### Data for analysis
---+---
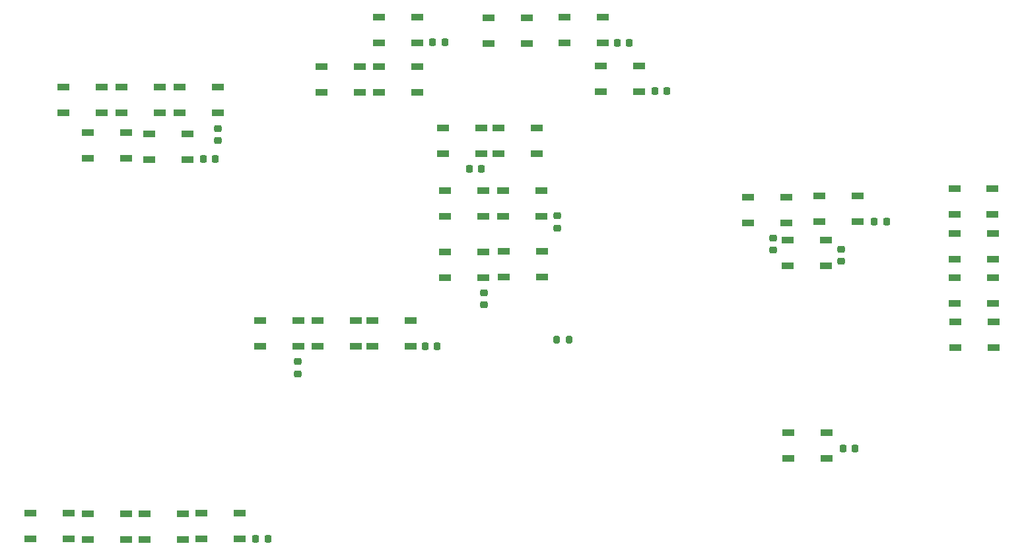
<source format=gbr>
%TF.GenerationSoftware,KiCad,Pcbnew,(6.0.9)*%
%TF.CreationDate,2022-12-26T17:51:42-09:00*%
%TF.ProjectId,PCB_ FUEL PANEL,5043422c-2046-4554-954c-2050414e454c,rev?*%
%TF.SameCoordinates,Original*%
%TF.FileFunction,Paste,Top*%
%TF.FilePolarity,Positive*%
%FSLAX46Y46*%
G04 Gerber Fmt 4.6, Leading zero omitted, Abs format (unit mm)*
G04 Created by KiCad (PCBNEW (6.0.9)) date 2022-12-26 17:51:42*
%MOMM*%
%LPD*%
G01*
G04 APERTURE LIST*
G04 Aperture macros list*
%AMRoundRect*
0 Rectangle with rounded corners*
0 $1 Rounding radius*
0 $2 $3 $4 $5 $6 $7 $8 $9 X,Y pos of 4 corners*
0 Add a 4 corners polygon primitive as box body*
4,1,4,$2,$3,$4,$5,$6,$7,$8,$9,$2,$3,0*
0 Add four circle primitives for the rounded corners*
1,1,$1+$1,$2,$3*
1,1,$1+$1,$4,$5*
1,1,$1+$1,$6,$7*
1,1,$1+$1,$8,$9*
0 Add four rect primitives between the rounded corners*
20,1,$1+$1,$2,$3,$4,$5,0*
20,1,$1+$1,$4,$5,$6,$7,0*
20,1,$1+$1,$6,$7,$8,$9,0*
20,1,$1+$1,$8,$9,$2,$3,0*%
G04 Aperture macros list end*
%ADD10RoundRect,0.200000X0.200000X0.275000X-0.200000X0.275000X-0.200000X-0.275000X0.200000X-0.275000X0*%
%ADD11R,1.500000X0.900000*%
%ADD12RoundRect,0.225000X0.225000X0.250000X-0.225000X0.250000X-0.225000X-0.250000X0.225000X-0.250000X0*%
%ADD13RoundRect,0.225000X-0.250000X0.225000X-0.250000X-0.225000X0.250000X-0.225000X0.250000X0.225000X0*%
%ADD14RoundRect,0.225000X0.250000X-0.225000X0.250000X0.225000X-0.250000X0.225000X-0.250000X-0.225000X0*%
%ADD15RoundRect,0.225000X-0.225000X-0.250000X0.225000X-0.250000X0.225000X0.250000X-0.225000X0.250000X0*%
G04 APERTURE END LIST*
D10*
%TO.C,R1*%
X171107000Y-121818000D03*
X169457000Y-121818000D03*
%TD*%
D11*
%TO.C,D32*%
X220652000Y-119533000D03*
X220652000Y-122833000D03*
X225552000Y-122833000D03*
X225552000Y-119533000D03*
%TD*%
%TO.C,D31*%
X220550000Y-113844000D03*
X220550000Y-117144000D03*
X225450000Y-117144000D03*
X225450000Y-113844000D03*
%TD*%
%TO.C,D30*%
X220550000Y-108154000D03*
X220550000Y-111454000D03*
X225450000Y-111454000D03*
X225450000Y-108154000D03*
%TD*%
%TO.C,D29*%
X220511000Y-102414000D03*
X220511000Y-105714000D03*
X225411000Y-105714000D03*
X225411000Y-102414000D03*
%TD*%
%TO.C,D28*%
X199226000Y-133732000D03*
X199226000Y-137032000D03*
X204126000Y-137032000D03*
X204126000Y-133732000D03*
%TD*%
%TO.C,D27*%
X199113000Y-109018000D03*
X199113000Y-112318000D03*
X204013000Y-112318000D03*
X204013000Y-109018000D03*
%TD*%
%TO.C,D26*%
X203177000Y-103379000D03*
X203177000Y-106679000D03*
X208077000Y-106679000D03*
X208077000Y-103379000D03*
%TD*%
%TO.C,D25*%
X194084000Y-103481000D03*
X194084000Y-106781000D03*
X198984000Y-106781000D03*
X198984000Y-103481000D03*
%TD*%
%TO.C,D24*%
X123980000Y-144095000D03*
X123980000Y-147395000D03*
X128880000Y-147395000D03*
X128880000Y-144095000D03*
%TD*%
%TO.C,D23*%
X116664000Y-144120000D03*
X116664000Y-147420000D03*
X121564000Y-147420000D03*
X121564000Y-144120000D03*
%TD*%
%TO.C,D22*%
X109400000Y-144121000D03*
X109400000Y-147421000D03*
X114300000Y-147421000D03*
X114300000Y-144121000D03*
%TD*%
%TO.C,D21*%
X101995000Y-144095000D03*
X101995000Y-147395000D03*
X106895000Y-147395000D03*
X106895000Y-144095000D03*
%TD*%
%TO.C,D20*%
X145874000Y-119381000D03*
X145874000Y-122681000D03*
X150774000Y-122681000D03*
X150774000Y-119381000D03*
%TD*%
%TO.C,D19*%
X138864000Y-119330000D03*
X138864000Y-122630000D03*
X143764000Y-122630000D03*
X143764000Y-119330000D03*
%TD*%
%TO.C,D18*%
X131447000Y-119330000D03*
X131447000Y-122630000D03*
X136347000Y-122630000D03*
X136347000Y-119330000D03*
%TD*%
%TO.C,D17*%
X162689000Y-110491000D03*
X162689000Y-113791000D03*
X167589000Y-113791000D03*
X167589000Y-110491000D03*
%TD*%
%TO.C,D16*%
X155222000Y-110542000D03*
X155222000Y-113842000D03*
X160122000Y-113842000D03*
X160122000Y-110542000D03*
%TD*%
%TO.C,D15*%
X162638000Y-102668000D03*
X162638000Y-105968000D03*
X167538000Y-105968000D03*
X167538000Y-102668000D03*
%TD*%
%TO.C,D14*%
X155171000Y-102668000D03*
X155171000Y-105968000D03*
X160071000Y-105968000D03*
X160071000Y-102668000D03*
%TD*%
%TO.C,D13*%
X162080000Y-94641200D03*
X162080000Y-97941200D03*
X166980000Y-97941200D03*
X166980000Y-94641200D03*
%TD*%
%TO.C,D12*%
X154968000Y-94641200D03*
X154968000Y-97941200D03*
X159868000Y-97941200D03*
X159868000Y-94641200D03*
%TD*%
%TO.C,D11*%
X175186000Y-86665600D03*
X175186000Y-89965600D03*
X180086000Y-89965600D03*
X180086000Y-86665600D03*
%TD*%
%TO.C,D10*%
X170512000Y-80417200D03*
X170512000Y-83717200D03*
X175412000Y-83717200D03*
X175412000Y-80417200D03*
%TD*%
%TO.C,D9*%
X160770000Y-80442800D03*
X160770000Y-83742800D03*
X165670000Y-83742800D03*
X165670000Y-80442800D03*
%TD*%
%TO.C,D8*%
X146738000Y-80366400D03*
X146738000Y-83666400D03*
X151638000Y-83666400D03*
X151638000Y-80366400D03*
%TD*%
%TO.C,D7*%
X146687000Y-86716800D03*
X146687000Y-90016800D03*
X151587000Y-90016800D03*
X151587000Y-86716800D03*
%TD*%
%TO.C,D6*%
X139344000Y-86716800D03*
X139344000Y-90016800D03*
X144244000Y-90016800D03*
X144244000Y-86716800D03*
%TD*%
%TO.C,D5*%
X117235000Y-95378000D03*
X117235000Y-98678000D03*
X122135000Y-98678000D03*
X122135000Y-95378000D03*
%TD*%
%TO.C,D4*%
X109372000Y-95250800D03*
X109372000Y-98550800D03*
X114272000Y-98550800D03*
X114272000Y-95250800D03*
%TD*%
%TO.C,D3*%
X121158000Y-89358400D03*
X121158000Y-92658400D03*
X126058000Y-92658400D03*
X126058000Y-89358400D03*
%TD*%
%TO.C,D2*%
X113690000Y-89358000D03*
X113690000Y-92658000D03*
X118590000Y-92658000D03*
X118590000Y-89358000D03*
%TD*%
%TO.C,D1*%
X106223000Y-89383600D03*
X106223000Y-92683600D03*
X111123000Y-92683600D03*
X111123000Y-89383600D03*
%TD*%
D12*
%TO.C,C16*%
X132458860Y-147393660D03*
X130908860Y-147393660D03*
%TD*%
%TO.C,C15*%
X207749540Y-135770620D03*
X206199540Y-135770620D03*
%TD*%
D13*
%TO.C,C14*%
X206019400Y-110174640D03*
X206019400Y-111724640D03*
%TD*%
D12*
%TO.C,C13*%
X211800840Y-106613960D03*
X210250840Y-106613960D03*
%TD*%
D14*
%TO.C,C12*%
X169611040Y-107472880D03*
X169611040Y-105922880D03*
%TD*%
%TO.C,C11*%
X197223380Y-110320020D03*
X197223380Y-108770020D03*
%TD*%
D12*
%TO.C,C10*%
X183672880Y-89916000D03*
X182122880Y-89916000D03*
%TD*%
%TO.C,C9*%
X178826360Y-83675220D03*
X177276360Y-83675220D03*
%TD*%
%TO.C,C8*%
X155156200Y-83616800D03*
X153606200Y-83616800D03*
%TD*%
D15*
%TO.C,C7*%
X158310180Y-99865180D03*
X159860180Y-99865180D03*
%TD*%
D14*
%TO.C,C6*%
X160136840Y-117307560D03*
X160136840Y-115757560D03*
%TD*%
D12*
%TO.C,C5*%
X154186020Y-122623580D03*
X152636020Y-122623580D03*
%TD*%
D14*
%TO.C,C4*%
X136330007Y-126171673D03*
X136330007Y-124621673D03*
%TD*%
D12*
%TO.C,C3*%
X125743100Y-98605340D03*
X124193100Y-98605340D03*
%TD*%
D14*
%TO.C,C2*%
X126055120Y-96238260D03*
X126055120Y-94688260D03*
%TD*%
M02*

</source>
---+---
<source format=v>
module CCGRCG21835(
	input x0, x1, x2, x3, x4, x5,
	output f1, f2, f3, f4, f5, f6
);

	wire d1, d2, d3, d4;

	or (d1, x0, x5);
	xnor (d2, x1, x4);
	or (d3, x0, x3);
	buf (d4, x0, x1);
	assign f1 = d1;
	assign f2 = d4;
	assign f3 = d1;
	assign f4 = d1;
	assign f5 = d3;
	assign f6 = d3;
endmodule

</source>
---+---
### Your instructions
Starting with the line with "<source format=gbr>" above and going on through the line with "X220511000Y-105714000D03*", transcribe every line exactly, both ends included, and add nothing.

### Solution to this exercise
<source format=gbr>
%TF.GenerationSoftware,KiCad,Pcbnew,(6.0.9)*%
%TF.CreationDate,2022-12-26T17:51:42-09:00*%
%TF.ProjectId,PCB_ FUEL PANEL,5043422c-2046-4554-954c-2050414e454c,rev?*%
%TF.SameCoordinates,Original*%
%TF.FileFunction,Paste,Top*%
%TF.FilePolarity,Positive*%
%FSLAX46Y46*%
G04 Gerber Fmt 4.6, Leading zero omitted, Abs format (unit mm)*
G04 Created by KiCad (PCBNEW (6.0.9)) date 2022-12-26 17:51:42*
%MOMM*%
%LPD*%
G01*
G04 APERTURE LIST*
G04 Aperture macros list*
%AMRoundRect*
0 Rectangle with rounded corners*
0 $1 Rounding radius*
0 $2 $3 $4 $5 $6 $7 $8 $9 X,Y pos of 4 corners*
0 Add a 4 corners polygon primitive as box body*
4,1,4,$2,$3,$4,$5,$6,$7,$8,$9,$2,$3,0*
0 Add four circle primitives for the rounded corners*
1,1,$1+$1,$2,$3*
1,1,$1+$1,$4,$5*
1,1,$1+$1,$6,$7*
1,1,$1+$1,$8,$9*
0 Add four rect primitives between the rounded corners*
20,1,$1+$1,$2,$3,$4,$5,0*
20,1,$1+$1,$4,$5,$6,$7,0*
20,1,$1+$1,$6,$7,$8,$9,0*
20,1,$1+$1,$8,$9,$2,$3,0*%
G04 Aperture macros list end*
%ADD10RoundRect,0.200000X0.200000X0.275000X-0.200000X0.275000X-0.200000X-0.275000X0.200000X-0.275000X0*%
%ADD11R,1.500000X0.900000*%
%ADD12RoundRect,0.225000X0.225000X0.250000X-0.225000X0.250000X-0.225000X-0.250000X0.225000X-0.250000X0*%
%ADD13RoundRect,0.225000X-0.250000X0.225000X-0.250000X-0.225000X0.250000X-0.225000X0.250000X0.225000X0*%
%ADD14RoundRect,0.225000X0.250000X-0.225000X0.250000X0.225000X-0.250000X0.225000X-0.250000X-0.225000X0*%
%ADD15RoundRect,0.225000X-0.225000X-0.250000X0.225000X-0.250000X0.225000X0.250000X-0.225000X0.250000X0*%
G04 APERTURE END LIST*
D10*
%TO.C,R1*%
X171107000Y-121818000D03*
X169457000Y-121818000D03*
%TD*%
D11*
%TO.C,D32*%
X220652000Y-119533000D03*
X220652000Y-122833000D03*
X225552000Y-122833000D03*
X225552000Y-119533000D03*
%TD*%
%TO.C,D31*%
X220550000Y-113844000D03*
X220550000Y-117144000D03*
X225450000Y-117144000D03*
X225450000Y-113844000D03*
%TD*%
%TO.C,D30*%
X220550000Y-108154000D03*
X220550000Y-111454000D03*
X225450000Y-111454000D03*
X225450000Y-108154000D03*
%TD*%
%TO.C,D29*%
X220511000Y-102414000D03*
X220511000Y-105714000D03*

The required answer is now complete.